Dysart et al approves community safety and wellbeing plan

By Stephen Petrick

Momentum is growing for Haliburton County’s ambitious community well-being and safety plan, after Dysart et al council approved the project at a recent meeting.
County chief administrative officer Mike Rutter delivered a delegation to councillors at a virtual meeting on Feb. 8, after which they voted to support the plan, which is designed to address homelessness, poverty, mental health issues and health care access.
By voting to approve the plan, Dysart et al council has endorsed the idea of starting a seven-member advisory board that would discuss these issues.
That board would consist of five councillors plus one provincial appointee, and one community appointee. The plan and the advisory group would be administered by Haliburton County.

Minden Hills council also endorsed the plan at their meeting on Feb. 8. The plan has yet to come to Algonquin Highlands and Highlands East council tables, but their support will be needed to get it going.
The ultimate goal of the plan is to bring various different organizations in the county together so there’s a co-ordinated effort to solve numerous social problems, such as a lack of housing and high poverty rates.
At the Feb. 8 meeting, Mayor Andrea Roberts explained that the province recently ordered municipalities to have community safety and well-being plans. But no one at Dysart et al council was complaining about that direction; there was clear excitement for the plan.
Councillor Larry Clarke praised the plan, saying that “a lot of these groups work in silos. It’s apparent that issues such as housing or food security cross multiple areas of support and need.”
He added that he feels it will be important for groups to co-ordinate their efforts, so work isn’t duplicated.

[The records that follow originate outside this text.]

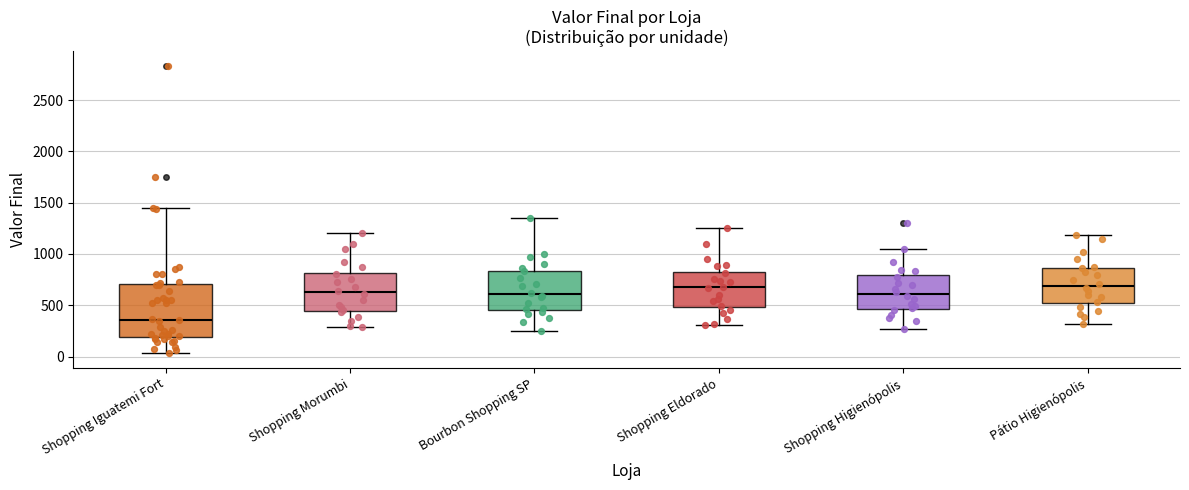

Reading left to right, read every box against the y-axis: the position of its median line, the range the box covers, and the ends of its whiskers. The values are not printed on the chart, so give them approximately, as read against the axis.

Shopping Iguatemi Fort: median 350, box 200 to 700, whiskers 50 to 1450
Shopping Morumbi: median 650, box 450 to 800, whiskers 300 to 1200
Bourbon Shopping SP: median 600, box 450 to 850, whiskers 250 to 1350
Shopping Eldorado: median 700, box 500 to 850, whiskers 300 to 1250
Shopping Higienópolis: median 600, box 450 to 800, whiskers 250 to 1050
Pátio Higienópolis: median 700, box 500 to 850, whiskers 300 to 1200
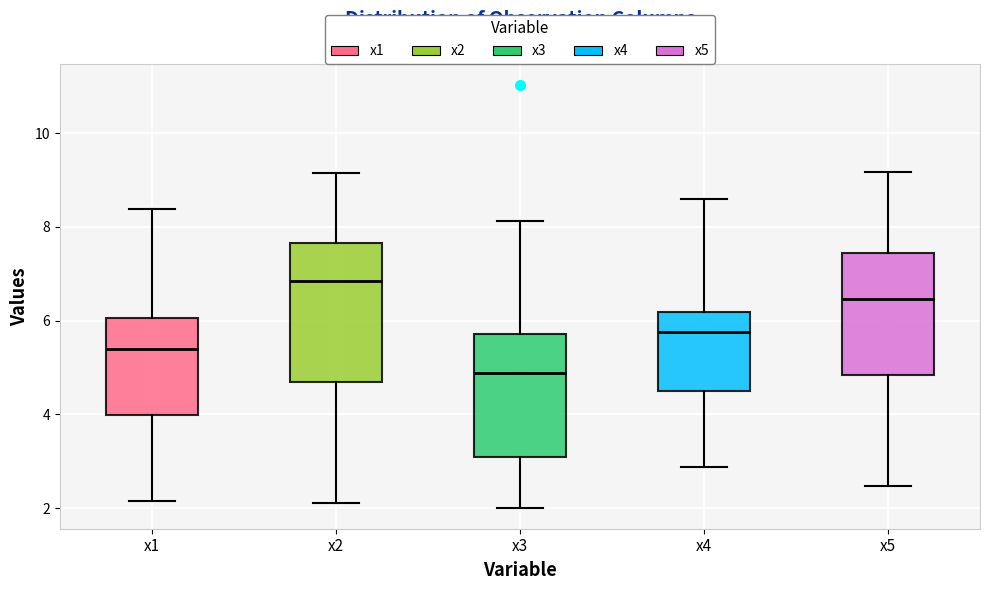

Which box has the lowest median line?

x3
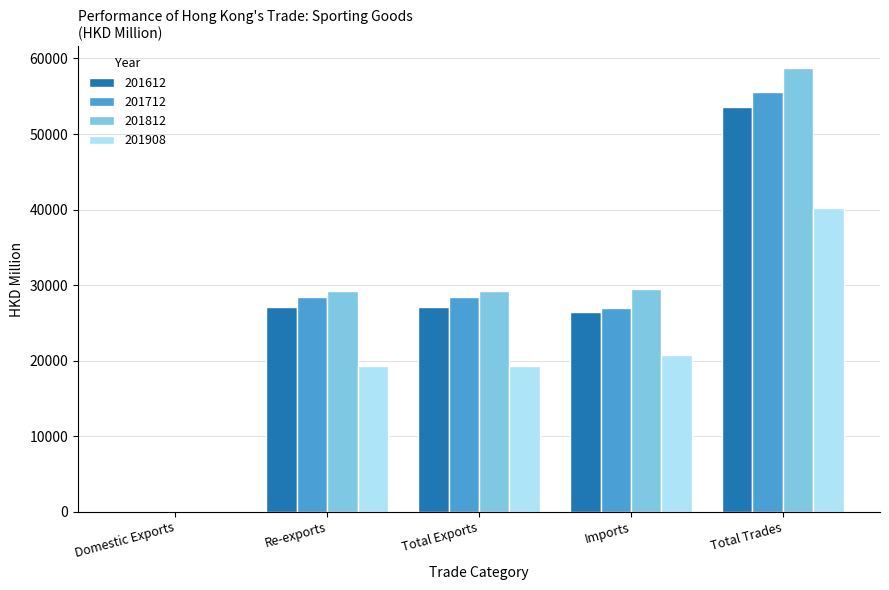

What are all the series names shown in the legend?

201612, 201712, 201812, 201908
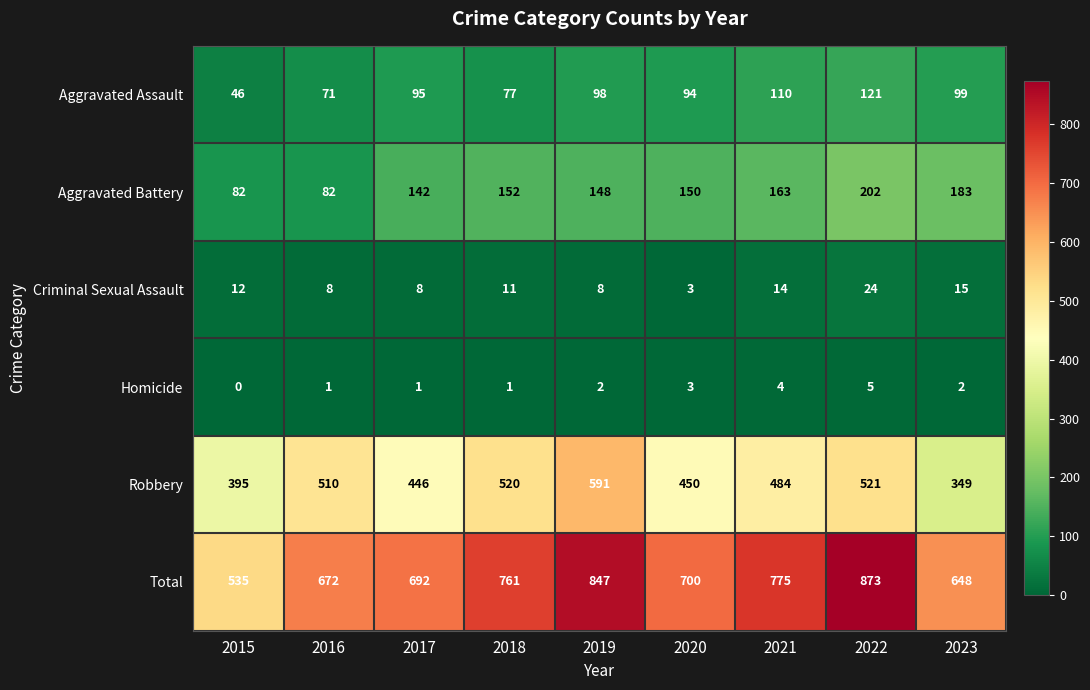

What value does the Robbery series have at 2016?

510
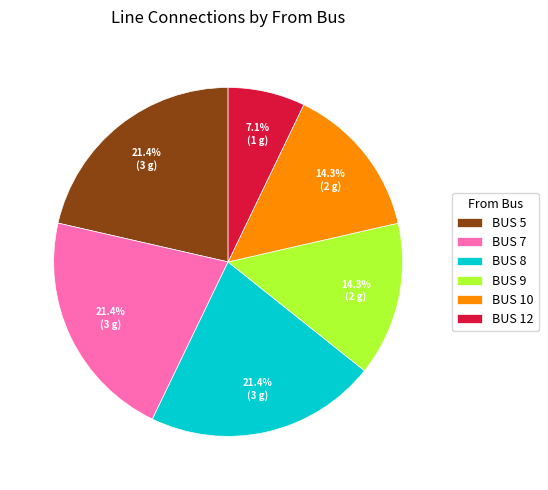

Between BUS 10 and BUS 7, which is larger?

BUS 7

Councillor John Smith also supported working on these issues and suggested more effort should be made to help service groups find a way to contribute to social issues.
“If you can identify different ways for people to make a difference in this community, beyond simply writing a cheque, I think that would meet the power and potential of people to contribute so much,” he said, offering advice to Rutter.
Haliburton County officials have been getting ready for this initiative for some time. Several months ago, Haliburton County hired StrategyCorp, a firm that offers strategic planning services for communities, to write a report and outline goals for the county.
The report was released in January and it contained a trove of statistics that showed the daunting challenges that lie ahead.
It said that the unemployment rate in the county has fluctuated around two points above the provincial average of 7.4 per cent, at 9.6 per cent. Also Haliburton County has a child poverty rate of 23 per cent and an overall poverty rate of 17.2 per cent.
The report also said that in 2019, 13.5 per cent of households in Haliburton County and Kawartha Lakes faced food access challenges. And, on education, the report noted that 16.1 per cent of county residents do not have a high school diploma. And the rate of those aged 25 to 64 with post-secondary education is 55.6 per cent, down from the provincial rate of 67 per cent.
The report also said that “housing stock is significantly low in the county” yet population is on the rise, as it grew 5.9 per cent between 2011 and 2016.

Earlier in the meeting, Rutter spoke about the importance of having this type of data available, as it previously wasn’t conveniently available; StrategyCorp has to find it by gathering it from several different sources.
“We need to have better information to make better decisions,” he said, adding that the county has budgeted to hire a co-ordinator who will maintain data and oversee the well-being plan.
He also said the plan will ultimately allow Haliburton County to address issues before they become problems.
“It really is about becoming more proactive in addressing these issues and less reactive,” he said.